L'association vient répondre également aux difficultés de l'isolement social. « Le premier vigneron sur lequel je peux m'appuyer en cas de souci est à 40 km. C'est dur, notamment quand on débute et qu'on aimerait avoir un autre point de vue sur la technique ou encore les vinifications. Autre difficulté : de chez moi le premier fournisseur est à Montpellier ou Clermont L'Hérault, à 80 km. Avec l'association on pourra aussi s'entraider pour le matériel », développe Matthieu Blanc qui a créé le Mas Floème en 2021 (7 ha sur la zone AOC Côtes de Millau). « Il y a aussi la pression administrative. On doit tous les mois faire des déclarations récapitulatives, en plus tous les ans on fait aussi une déclaration d'inventaire, une déclaration de récolte et une déclaration de stocks aux douanes. Parfois, on ne comprend pas ce qu'il faut faire. Cela pèse dans notre quotidien de vigneron », ajoute Marc Fraysse (3 ha sur la zone AOC Marcillac).

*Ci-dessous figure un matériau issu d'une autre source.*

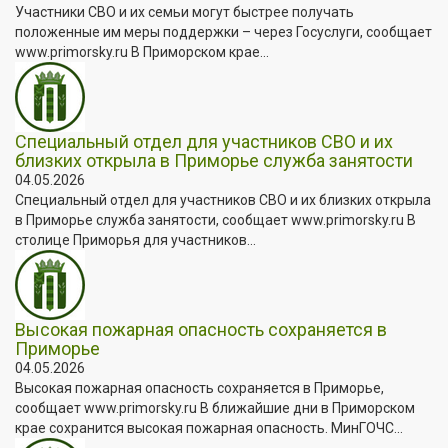
Участники СВО и их семьи могут быстрее получать
положенные им меры поддержки – через Госуслуги, сообщает
www.primorsky.ru В Приморском крае...
Специальный отдел для участников СВО и их
близких открыла в Приморье служба занятости
04.05.2026
Специальный отдел для участников СВО и их близких открыла
в Приморье служба занятости, сообщает www.primorsky.ru В
столице Приморья для участников...
Высокая пожарная опасность сохраняется в
Приморье
04.05.2026
Высокая пожарная опасность сохраняется в Приморье,
сообщает www.primorsky.ru В ближайшие дни в Приморском
крае сохранится высокая пожарная опасность. МинГОЧС...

Pour lutter ensemble, l'association, ouverte à de nouvelles adhésions, va mettre en place plusieurs projets. Contre-Pente va communiquer sur les réseaux sociaux, créer un site internet et intervenir sur des événements. Les dix vignerons seront notamment responsables du vin lors du festival Estivade qui se tient juillet à Sébazac les 24, 25 et 26 juillet.
Côté commerce, les vignerons vont proposer l'ensemble des cuvées des domaine de « contre-pente » afin d’offrir à leurs clients un éventail de références. Le logo de l'association est déjà présent sur les cuvées du millésime 2024. Des plaquettes de présentation des membres de l'association seront distribuées pour le millésime 2026.
Enfin, pour essayer de prévenir de nouvelles crises économiques, les vignerons vont mettre en commun une partie de leurs raisins à l'issue de la récolte 2025 afin d'élaborer une cuvée solidaire Contre-Pente. Les bénéfices des ventes nourriront un fonds de solidarité.
L'ensemble des membres de l'association : Samantha Fortuny (Domaines des Fougères), Olivier Basset (Mine de Vin), Thomas Bonhoure (Domaine de Belert), Matthieu Blanc (Mas Floème), Pauline Broqua (Domaine des Buis), Marc Fraysse (Domaine des Boissières), Hugo Epinaux (Château Beauregard), Eric Bousquet (Domaine Bousquet), Sébastien Lavaurs (Domaines Les Orchidées Sauvages), Philippe Rousseau (Le Verdus).